By Katerina Juszczak
Its alluring glow in the dark surroundings of the exhibition hall is purposefully staged to invite visitors to take a closer look at it – jewelry: a massive golden breast piece, golden calf covers (probably a part of royal armor), massive golden earrings that could hardly conceivably be worn through piercings. Hall after hall of masterfully arranged jewelry pieces that represent different periods, traditions, and geographic regions draw the attention with their exquisite beauty, unusual appearance, or sheer opulence.
The name of the exhibit at the Metropolitan Museum of art is “The body transformed.” I will extend this notion to the idea that jewelry also transforms the mind – both of the wearer and the observing audience through its perceptual impact on all parties involved. Since the very first time that decorative pieces were added to enhance the appearance of a person beyond the utilitarian need for clothing, jewelry has been, among other things, a powerful communication medium at nearly all levels of conveying a message (as described by Hanson in the sixth edition of “Mass communication”): intrapersonal, interpersonal, group, and, in some rare instances, even mass level of communication.
Jewelry presents to the world an individual’s notion of self – who he or she believes to be (in other words, at the intrapersonal level, choosing and wearing a particular decorative piece evokes certain feelings that are aligned with our self-image). More importantly, however, jewelry implies how we want to be perceived by others. Through careful selection of decorative enhancements, a person creates and communicates a self-image to any audience without the need for verbal expression. Depending on the size of the audience, the level of impact can be seen in one of the three remaining aspects of communication, as mentioned above.

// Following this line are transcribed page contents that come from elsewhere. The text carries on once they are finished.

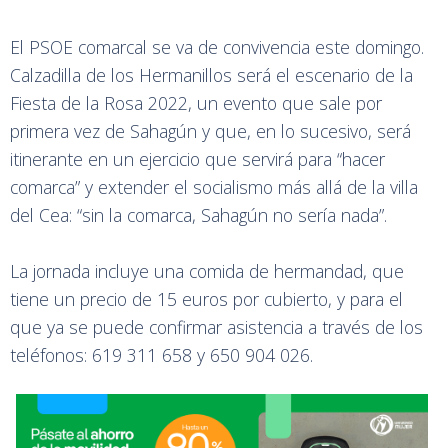
El PSOE comarcal se va de convivencia este domingo.
Calzadilla de los Hermanillos será el escenario de la
Fiesta de la Rosa 2022, un evento que sale por
primera vez de Sahagún y que, en lo sucesivo, será
itinerante en un ejercicio que servirá para “hacer
comarca” y extender el socialismo más allá de la villa
del Cea: “sin la comarca, Sahagún no sería nada”.
La jornada incluye una comida de hermandad, que
tiene un precio de 15 euros por cubierto, y para el
que ya se puede confirmar asistencia a través de los
teléfonos: 619 311 658 y 650 904 026.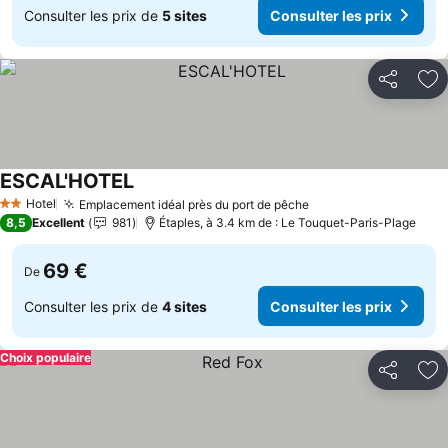
Consulter les prix de
5 sites
Consulter les prix
Partager
Aj
ESCAL'HOTEL
Hotel
Emplacement idéal près du port de pêche
2 Étoiles
8,5
Excellent
981
Étaples, à 3.4 km de : Le Touquet-Paris-Plage
69 €
De
Consulter les prix de
4 sites
Consulter les prix
Choix populaire
Partager
Aj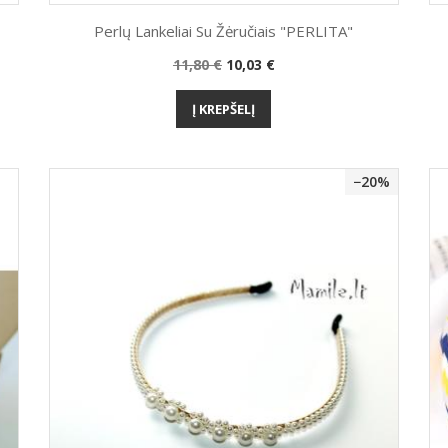
Perlų Lankeliai Su Žėručiais "PERLITA"
Bazinė
Kaina
11,80 €
10,03 €
Greita peržiūra

kaina
Į KREPŠELĮ
−20%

Because it is entirely visual, the message created by the presence of jewelry is striking and immediate: observers perceive rank, status, and wealth, maybe religious affiliations or something about the character or individual preferences of the adorned person. The bejeweled individual in return effortlessly evokes an array of behavioral responses to the projected image of self about the way he or she should or expects to be treated.
Ever since the advent of the Bronze age, when more sophisticated techniques for transforming base and noble metals into intricate jewelry pieces emerged, kings and queens, priests and members of the higher echelons of society in multiple cultures around the globe have adorned themselves with the most exquisite and opulent masterpieces to convey power, wealth, and distinction. The imagery that these striking visual presentations must have created was certainly intended to command immediate obedience and veneration, and as such was probably one of the first expressions of a non-verbal mass communication in ancient times (as long as one was present or heard about the event). The visual message sent through the display of lavish status ornaments evoked desired and predictable emotions and behaviors from the observing audiences and thus impacted the minds of people in ways conducive to sustaining the power of ruling elites.
Some particular pieces of jewelry, such as a crown, have become powerful status symbols on their own right and, because of that, are great examples of profound impact at the extreme ends of the communications spectrum: within the person and in front of the largest audiences. The mass communication aspect conveyed by the presence of a crown is self explanatory. At the intrapersonal level, this significant headpiece seems to completely shift the power dynamic between wearer and adornment from person to object, almost as if wearing a crown can bestow kingly qualities on anyone who would put it on. Grand coronation ceremonies throughout history bear witness to the radical change in self-image when given the opportunity to wear this archetypal symbol of ruling omnipotence. These opulent events have often involved a spiritual component where divine powers have been invoked to bestow special blessings on the new ruler merely by the act of receiving the crown.
As the exhibit guides the curious visitor from one hall to another, the same message keeps repeating itself regardless of historic period or culture: we wear jewelry because of the way it makes us feel and because of the way others perceive us. In other words, we wear it, because of its subtle ways to convey meaning to us and to those around us. For the Egyptian priestess, her image-laden headdresses and necklaces might have represented a special connection with and maybe even impersonation of divine powers; for the Aztec warrior, his peculiar lip attachments and body ornaments might have conveyed his fearsomeness, bravery, and divine protection; for the young woman living on the cusp of the 19thand 20th centuries, wearing a pearl necklace might have meant either one of two diametrically opposed notions: conformity with society’s expectations or emancipation and independence. Ritual jewelry, such as an engagement ring or a wedding band, communicate to all that the person wearing them is in a committed relationship, and, in return, reinforce the committed relationship notion in the mind of the wearer. In all instances, jewelry seems to be a powerful communications tool that more or less subtly influences the behavior of the wearer and the behaviors of those around the adorned person.
Looking at my own jewelry box, I think about my own jewelry choices and the resulting communications I am inadvertently sending. I have jewelry for work and jewelry for fun. I know that wearing different decorative pieces can positively influence the way I feel. As I am selecting my adornments for the day, I am thinking about the interplay between internal and external communications that my final selection conveys: Who do I want to be today? How do I want to be seen?